# EXTRACT PROVIDED
Sunday, June 25, 2017
Doctor Who Series 10 - World Enough and Time - Episode Review
My review of the previous episode: The Eaters of Light.
You know, there's a part of me that hates this type of episode. It's the first of a two-parter, and since this is Steven Moffat, I really doubt that he'll be able to pull off a safe landing, especially to a story as ambitious and twisty as this one. But boy, does he make me hope (and that's hard to resist).
I loved this episode. I loved it for many reasons. Before we get to anything else, let's mention Rachel Talalay's direction, which is, as always, superb. She handles the episode's different locations and situations with aplomb.
As far as the story, World Enough and Time is certainly a hodgepodge, a Moffaty porridge of concepts, but for once, it's focused and it makes sense. There's a good balance of light and dark, as the episode flits from one mood to the next. On the one hand, Moffat breaks out his sitcom experience to give us some of the brightest, sharpest dialogue we've heard all season (Moffat's meta "Doctor Who?" joke gets one last hurrah). Dealing with two sardonic Masters and the grumpiest Doctor since Christopher Eccleston, Moffat pulls out all the stops. We've seen several different takes on the character, but nobody writes Missy like Steven Moffat, and he's just as adept with the Master.

# AIM OF THE TASK
Transcribe the part of the episode review starting at "Sunday, June 25, 2017" and ending at "situations with aplomb.". The material has nothing to do with the tasks.

# DATASET EXTRACT
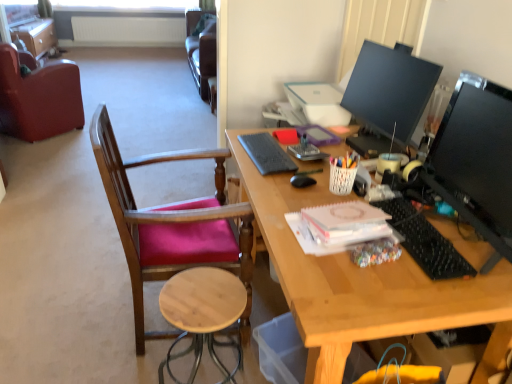
The height and width of the screenshot is (384, 512). In order to click on free spot below gray matte keyboard at center, which appears as the second notepad when ordered from the bottom (from a real-world perspective) in this screenshot , I will do `click(261, 289)`.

# TASK ANSWER
Sunday, June 25, 2017
Doctor Who Series 10 - World Enough and Time - Episode Review
My review of the previous episode: The Eaters of Light.
You know, there's a part of me that hates this type of episode. It's the first of a two-parter, and since this is Steven Moffat, I really doubt that he'll be able to pull off a safe landing, especially to a story as ambitious and twisty as this one. But boy, does he make me hope (and that's hard to resist).
I loved this episode. I loved it for many reasons. Before we get to anything else, let's mention Rachel Talalay's direction, which is, as always, superb. She handles the episode's different locations and situations with aplomb.